Alain Proviste Niveau : Ligue 2
Merci pour cet article. C'est clair que l'apport des Surinamiens au football néerlandais est inestimable (tout comme celui des Antillais au foot français) !
Seedorf, putain. 4 Ligues des Champions dans 3 clubs de 3 championnats différents. Tu peux pas test.
Alain Proviste Niveau : Ligue 2
Concernant Seedorf, je trouve que ce mec a toujours été un peu sous-estimé alors que je le classe parmi les meilleurs milieux que j'ai pu voir depuis que je suis le foot !
Seedorf le joueur qui m'a le plus impressionné dans un stade. Tellement facile le foot quand on le voyait jouer!
Sous estimé clairement.
A part par les footix, ce joueur n'a jamais été sous-estimé...
Message posté par lilisushi
Politique ou pas, un certain nombre de mecs ne se sont pas retrouvés en selection en vertu de la discrimination positive, mais juste parce que c'étaient des p***** de bons joueurs!


Discrimination positive?

Oh non, rien de tel..
Rien à voir avec la discrimination positive ou autre, c'est juste que la plupart sont de très bons joueurs, à l'instar de la France où on a toujours eu pas mal de très joueurs antillais (Trésor, Henry, Anelka, Abidal, Thuram etc...).
Indépendance en 75..mais première inscription à une coupe du monde en..38..dont la selection se retira toutefois prestement après des intimidations diverses de la métropole..

La métropole envoya alors un jeune loup s y faire les dents, pour cornaquer ce football et, surtout, le garder sous contrôle. Instrumentalisation du football.

Dans la foulée, il deviendra président de la fede néerlandaise, pour services rendus à la couronne..

A part ça, si l histoire et le développement de ce football ne sont pas politiques..?
Van Hooijdonk :)
fuoriclasse Niveau : DHR
Au delà de la grande valeur des joueurs évoqués, il est quand même bon d'apporter une petite précision concernant le milan de sacchi presque toujours identifié par les trois néerlandais.
Pour rappel, le seul scudetto remporté par arrigo avec son milan ac s'est fait l'année où il n'y avait que deux des éléments précités dans l'effectif, gullit et van basten.
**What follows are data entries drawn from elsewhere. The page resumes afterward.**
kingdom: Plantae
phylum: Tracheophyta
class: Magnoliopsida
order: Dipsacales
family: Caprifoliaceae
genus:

Et si on considère que marco a loupé une bonne partie de la saison pour blessure, cela relativise quelque peu l'impact qu'ont eu ces joueurs dans le championnat italien; leur légende se construisant surtout, plus tard, lors des victoires européennes contre bucarest et benfica.
Message posté par fuoriclasse
Au delà de la grande valeur des joueurs évoqués, il est quand même bon d'apporter une petite précision concernant le milan de sacchi presque toujours identifié par les trois néerlandais.
Pour rappel, le seul scudetto remporté par arrigo avec son milan ac s'est fait l'année où il n'y avait que deux des éléments précités dans l'effectif, gullit et van basten. Et si on considère que marco a loupé une bonne partie de la saison pour blessure, cela relativise quelque peu l'impact qu'ont eu ces joueurs dans le championnat italien; leur légende se construisant surtout, plus tard, lors des victoires européennes contre bucarest et benfica.


Vous vous trompez Rijkaard était bien là pour le scudetto de 1988 il était arrivé au mercato de janvier en provenance de Saragosse.